I have come across a serialization issue in CUDA kernels where concurrent execution is expected. I an using cudaEvents as markers to track kernel executions.
In my experiments on concurrent kernels with multiple streams, we observed that using events on their respective streams causes concurrent kernels to get serialized.
The code below demonstrates this issue.

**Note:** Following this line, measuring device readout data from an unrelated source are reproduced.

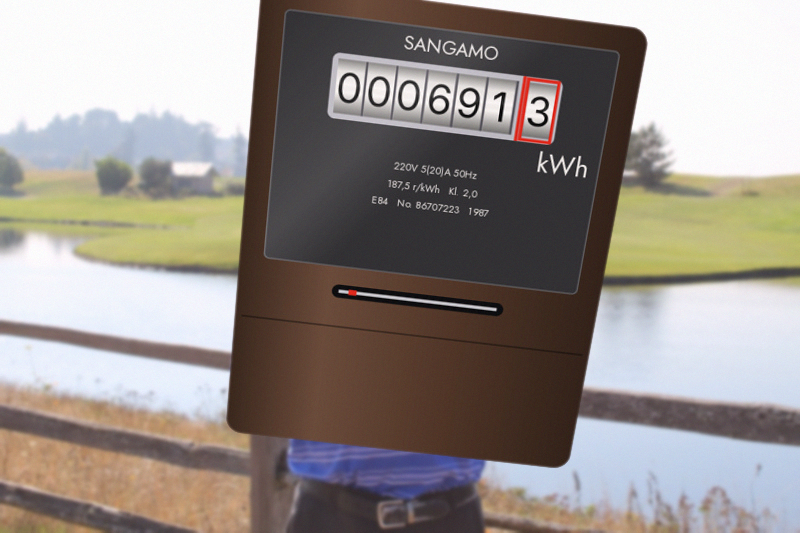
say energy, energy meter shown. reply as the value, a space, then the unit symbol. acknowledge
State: 691.3 kWh
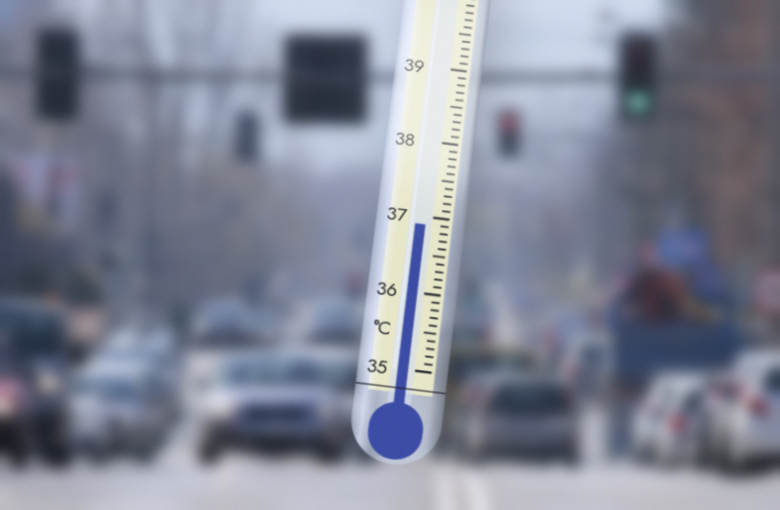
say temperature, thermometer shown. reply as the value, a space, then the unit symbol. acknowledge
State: 36.9 °C
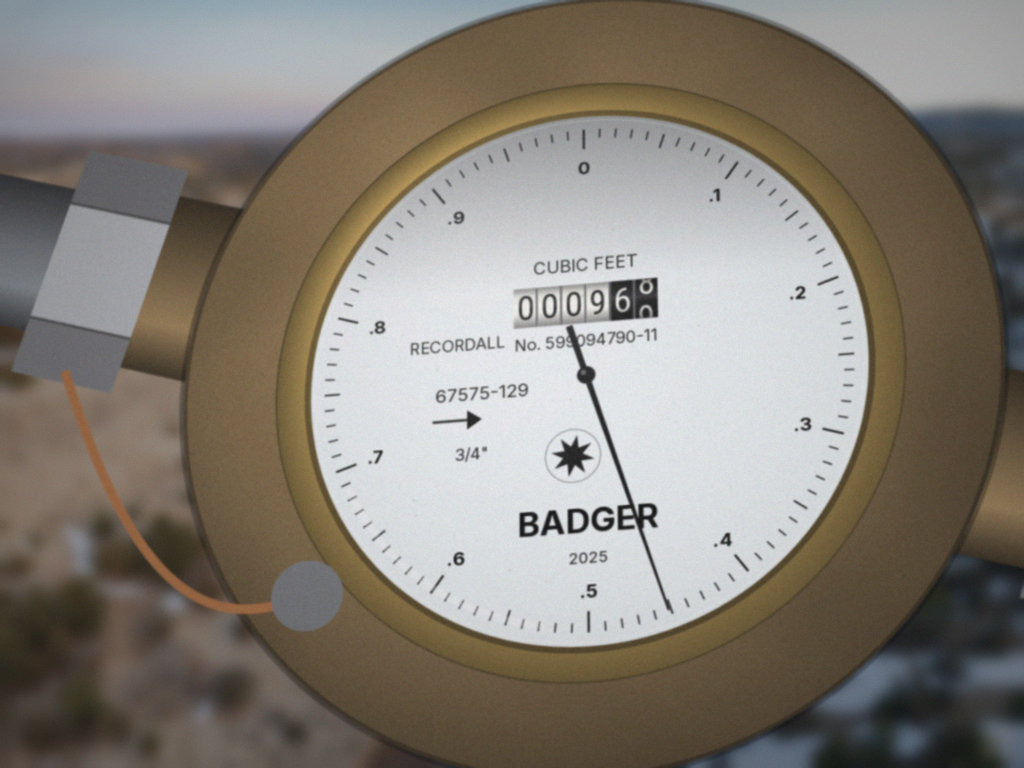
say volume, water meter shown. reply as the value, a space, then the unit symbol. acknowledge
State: 968.45 ft³
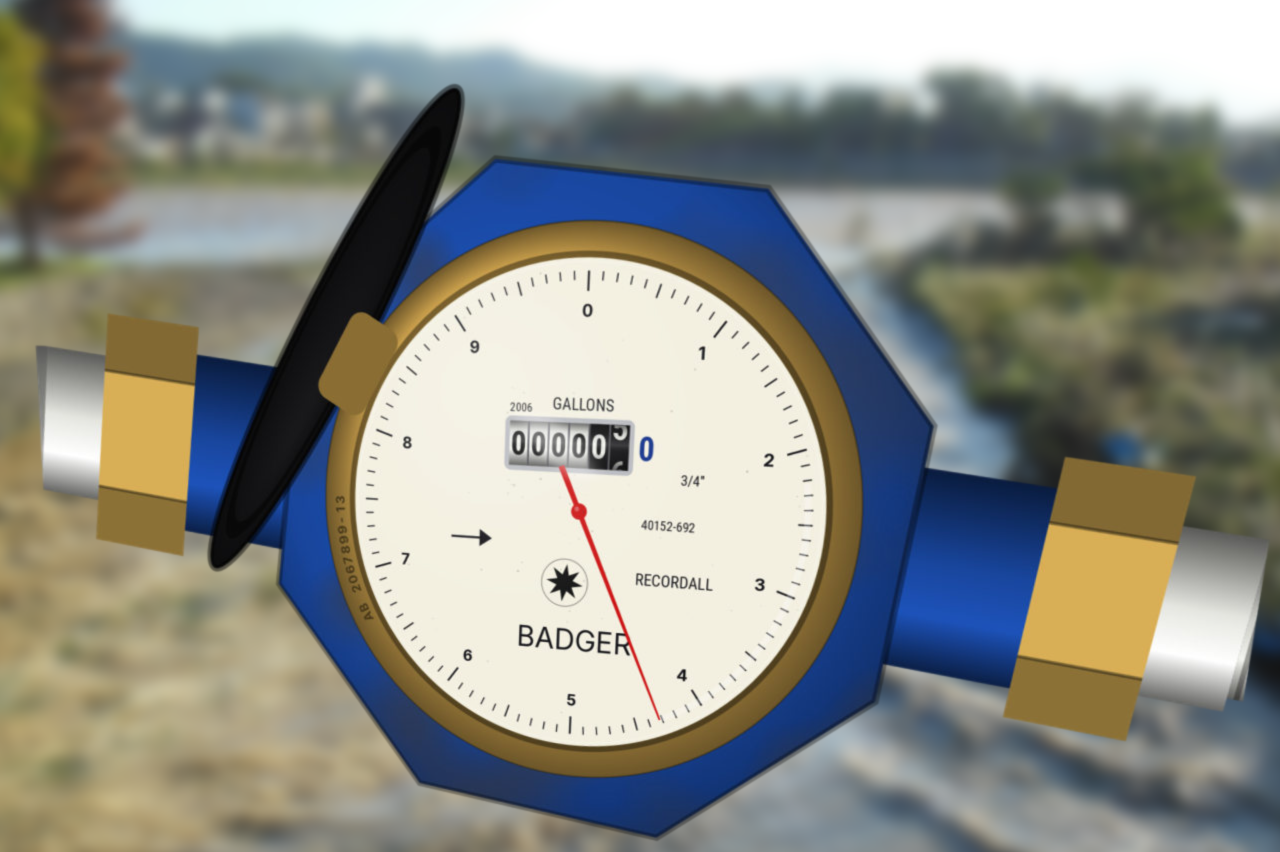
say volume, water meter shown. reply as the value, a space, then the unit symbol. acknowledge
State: 54.3 gal
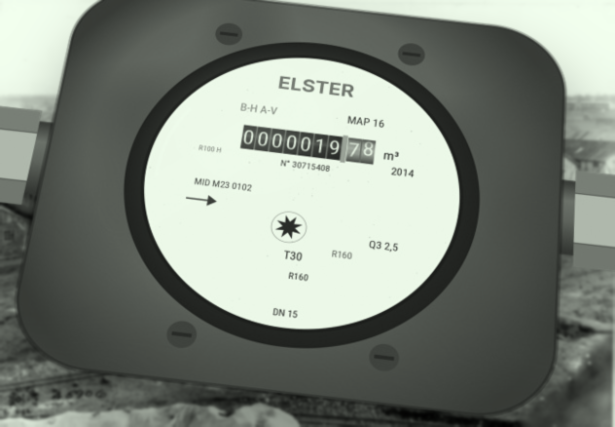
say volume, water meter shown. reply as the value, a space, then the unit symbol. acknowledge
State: 19.78 m³
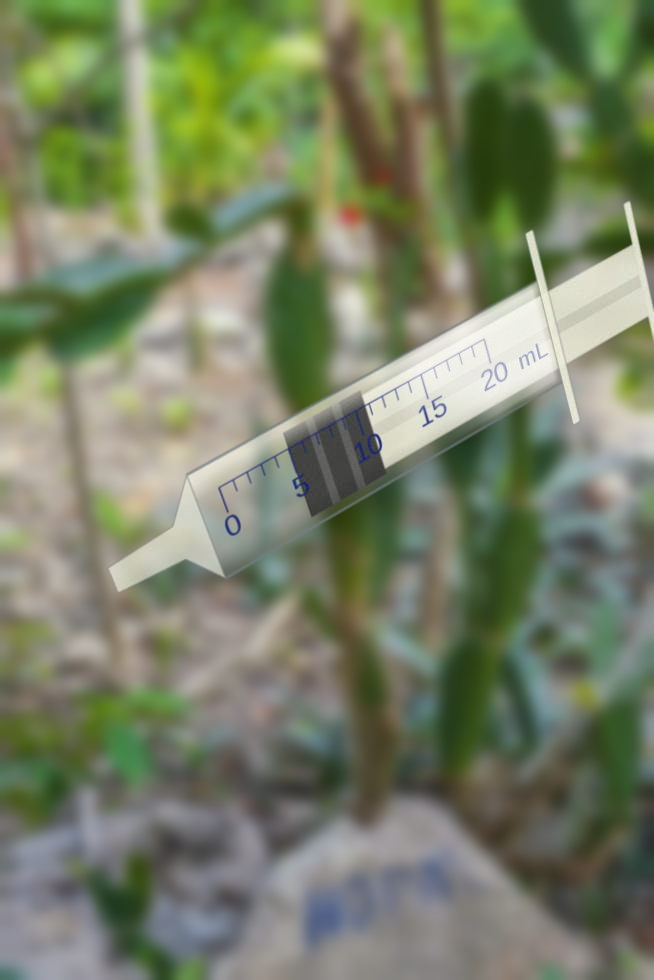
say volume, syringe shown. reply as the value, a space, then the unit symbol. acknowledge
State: 5 mL
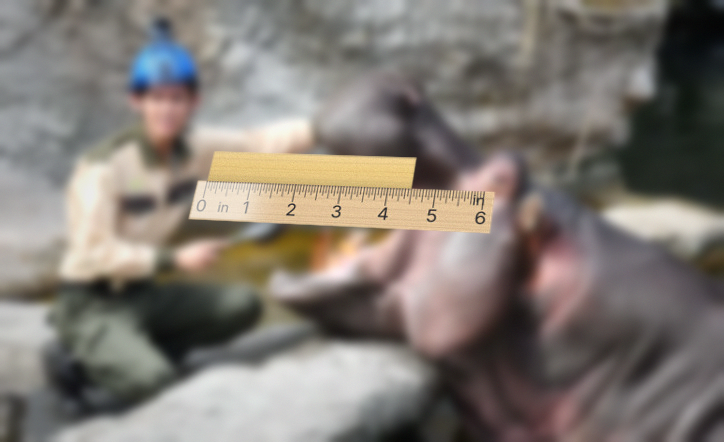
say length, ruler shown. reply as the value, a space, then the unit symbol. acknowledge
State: 4.5 in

I tested this on two different devices which have concurrent kernel execution capabilities listed below:
- Tesla C2070, Driver version 4.10, Runtime version 4.10, CUDA capability 2.0
- Tesla M2090, Driver version 4.10, Runtime version 4.10, CUDA capability 2.0
You can run the program with and w/o events by changing USE_EVENTS macro and you will observe the difference due to concurrent execution vs. serial execution.
#include<cuda.h>
#include<pthread.h>
#include<stdio.h>
#include<stdlib.h>
#include<stdint.h>
#define CUDA_SAFE_CALL( call) do { \
cudaError_t err = call; \
if( cudaSuccess != err) { \
fprintf(stderr, "Cuda error in call at file '%s' in line %i : %s.\n", \
__FILE__, __LINE__, cudaGetErrorString( err) ); \
exit(-1); \
} } while (0)
// Device code
__global__ void VecAdd(uint64_t len)
{
volatile int a;
for(uint64_t n = 0 ; n < len ; n ++)
a++;
return ;
}
#define USE_EVENTS
int
main(int argc, char *argv[])
{
cudaStream_t stream[2];
for(int i = 0 ; i < 2 ; i++)
CUDA_SAFE_CALL(cudaStreamCreate(&stream[i]));
#ifdef USE_EVENTS
cudaEvent_t e[4];
CUDA_SAFE_CALL(cudaEventCreate(&e[0]));
CUDA_SAFE_CALL(cudaEventCreate(&e[1]));
CUDA_SAFE_CALL(cudaEventRecord(e[0],stream[0]));
#endif
VecAdd<<<1, 32, 0, stream[0]>>>(0xfffffff);
#ifdef USE_EVENTS
CUDA_SAFE_CALL(cudaEventRecord(e[1],stream[0]));
#endif
#ifdef USE_EVENTS
CUDA_SAFE_CALL(cudaEventCreate(&e[2]));
CUDA_SAFE_CALL(cudaEventCreate(&e[3]));
CUDA_SAFE_CALL(cudaEventRecord(e[2],stream[1]));
#endif
VecAdd<<<1, 32, 0, stream[1]>>>(0xfffffff);
#ifdef USE_EVENTS
CUDA_SAFE_CALL(cudaEventRecord(e[3],stream[1]));
#endif
CUDA_SAFE_CALL(cudaDeviceSynchronize());
for(int i = 0 ; i < 2 ; i++)
CUDA_SAFE_CALL(cudaStreamDestroy(stream[i]));
return 0;
}
Any suggestions in why this might be happening and how to circumvent this serialization will be useful.